• MATERIAL SUPPLIED
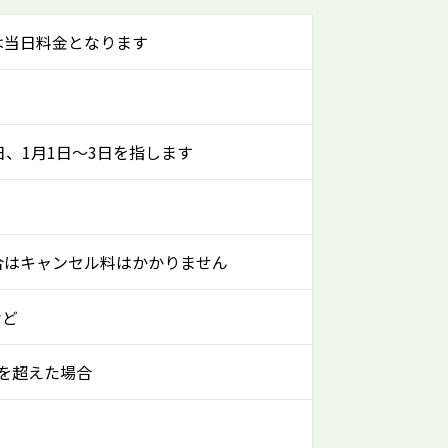
は当日料金となります
日、1月1日～3日を指します
合はキャンセル料はかかりません
など
mを超えた場合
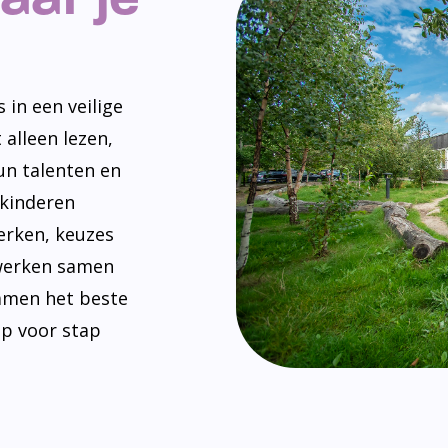
 in een veilige
 alleen lezen,
un talenten en
 kinderen
erken, keuzes
werken samen
amen het beste
ap voor stap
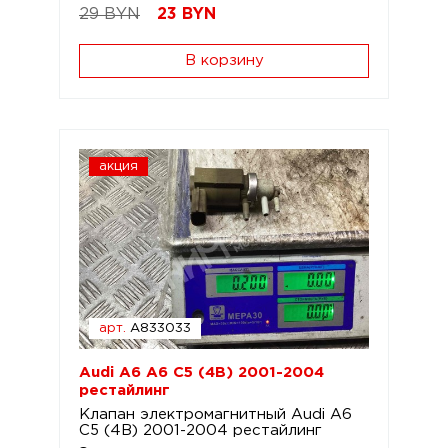
29 BYN
23
BYN
В корзину
акция
арт.
A833033
Audi A6 A6 C5 (4B) 2001-2004
рестайлинг
Клапан электромагнитный Audi A6
C5 (4B) 2001-2004 рестайлинг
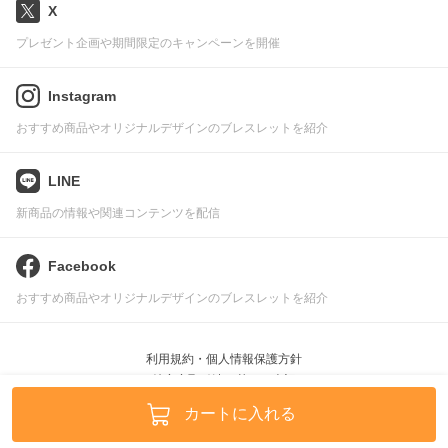
X
プレゼント企画や期間限定のキャンペーンを開催
Instagram
おすすめ商品やオリジナルデザインのブレスレットを紹介
LINE
新商品の情報や関連コンテンツを配信
Facebook
おすすめ商品やオリジナルデザインのブレスレットを紹介
利用規約・個人情報保護方針
特定商取引法に基づく表記
Pascle © leafworks, Inc.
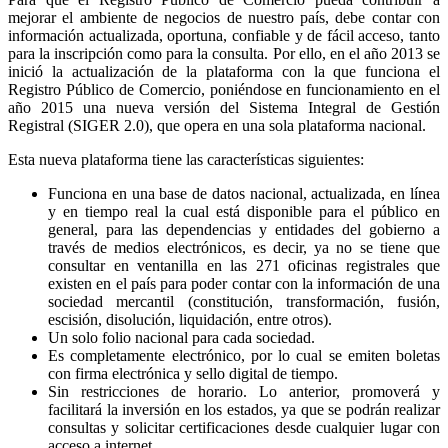
mejorar el ambiente de negocios de nuestro país, debe contar con
información actualizada, oportuna, confiable y de fácil acceso, tanto
para la inscripción como para la consulta. Por ello, en el año 2013 se
inició la actualización de la plataforma con la que funciona el
Registro Público de Comercio, poniéndose en funcionamiento en el
año 2015 una nueva versión del Sistema Integral de Gestión
Registral (SIGER 2.0), que opera en una sola plataforma nacional.
Esta nueva plataforma tiene las características siguientes:
Funciona en una base de datos nacional, actualizada, en línea
y en tiempo real la cual está disponible para el público en
general, para las dependencias y entidades del gobierno a
través de medios electrónicos, es decir, ya no se tiene que
consultar en ventanilla en las 271 oficinas registrales que
existen en el país para poder contar con la información de una
sociedad mercantil (constitución, transformación, fusión,
escisión, disolución, liquidación, entre otros).
Un solo folio nacional para cada sociedad.
Es completamente electrónico, por lo cual se emiten boletas
con firma electrónica y sello digital de tiempo.
Sin restricciones de horario. Lo anterior, promoverá y
facilitará la inversión en los estados, ya que se podrán realizar
consultas y solicitar certificaciones desde cualquier lugar con
acceso a internet.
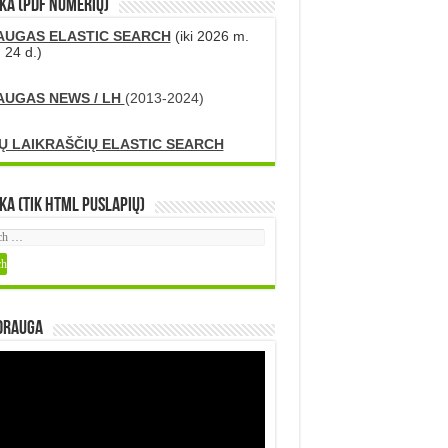
KA (PDF numerių)
AUGAS ELASTIC SEARCH
(iki 2026 m.
 24 d.)
AUGAS NEWS / LH
(2013-2024)
Ų LAIKRAŠČIŲ ELASTIC SEARCH
ka (tik HTML puslapių)
DRAUGA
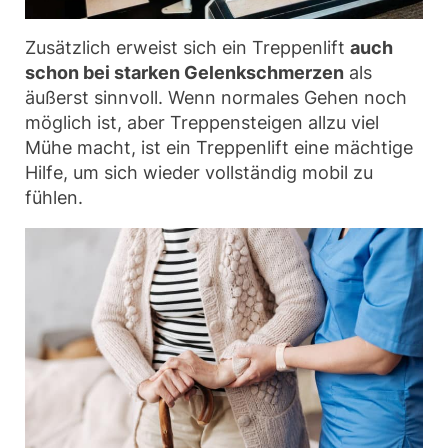
Zusätzlich erweist sich ein Treppenlift
auch
schon bei starken Gelenkschmerzen
als
äußerst sinnvoll. Wenn normales Gehen noch
möglich ist, aber Treppensteigen allzu viel
Mühe macht, ist ein Treppenlift eine mächtige
Hilfe, um sich wieder vollständig mobil zu
fühlen.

• EXERCISE REQUIREMENTS
Transcribe all entries above exactly. Drop the pictures.

• SOLUTION FOR THIS TASK
は当日料金となります
日、1月1日～3日を指します
合はキャンセル料はかかりません
など
mを超えた場合
 in een veilige
 alleen lezen,
un talenten en
 kinderen
erken, keuzes
werken samen
amen het beste
ap voor stap
29 BYN
23
BYN
В корзину
акция
арт.
A833033
Audi A6 A6 C5 (4B) 2001-2004
рестайлинг
Клапан электромагнитный Audi A6
C5 (4B) 2001-2004 рестайлинг
X
プレゼント企画や期間限定のキャンペーンを開催
Instagram
おすすめ商品やオリジナルデザインのブレスレットを紹介
LINE
新商品の情報や関連コンテンツを配信
Facebook
おすすめ商品やオリジナルデザインのブレスレットを紹介
利用規約・個人情報保護方針
特定商取引法に基づく表記
Pascle © leafworks, Inc.
mejorar el ambiente de negocios de nuestro país, debe contar con
información actualizada, oportuna, confiable y de fácil acceso, tanto
para la inscripción como para la consulta. Por ello, en el año 2013 se
inició la actualización de la plataforma con la que funciona el
Registro Público de Comercio, poniéndose en funcionamiento en el
año 2015 una nueva versión del Sistema Integral de Gestión
Registral (SIGER 2.0), que opera en una sola plataforma nacional.
Esta nueva plataforma tiene las características siguientes:
Funciona en una base de datos nacional, actualizada, en línea
y en tiempo real la cual está disponible para el público en
general, para las dependencias y entidades del gobierno a
través de medios electrónicos, es decir, ya no se tiene que
consultar en ventanilla en las 271 oficinas registrales que
existen en el país para poder contar con la información de una
sociedad mercantil (constitución, transformación, fusión,
escisión, disolución, liquidación, entre otros).
Un solo folio nacional para cada sociedad.
Es completamente electrónico, por lo cual se emiten boletas
con firma electrónica y sello digital de tiempo.
Sin restricciones de horario. Lo anterior, promoverá y
facilitará la inversión en los estados, ya que se podrán realizar
consultas y solicitar certificaciones desde cualquier lugar con
acceso a internet.
KA (PDF numerių)
AUGAS ELASTIC SEARCH
(iki 2026 m.
 24 d.)
AUGAS NEWS / LH
(2013-2024)
Ų LAIKRAŠČIŲ ELASTIC SEARCH
ka (tik HTML puslapių)
DRAUGA
Zusätzlich erweist sich ein Treppenlift
auch
schon bei starken Gelenkschmerzen
als
äußerst sinnvoll. Wenn normales Gehen noch
möglich ist, aber Treppensteigen allzu viel
Mühe macht, ist ein Treppenlift eine mächtige
Hilfe, um sich wieder vollständig mobil zu
fühlen.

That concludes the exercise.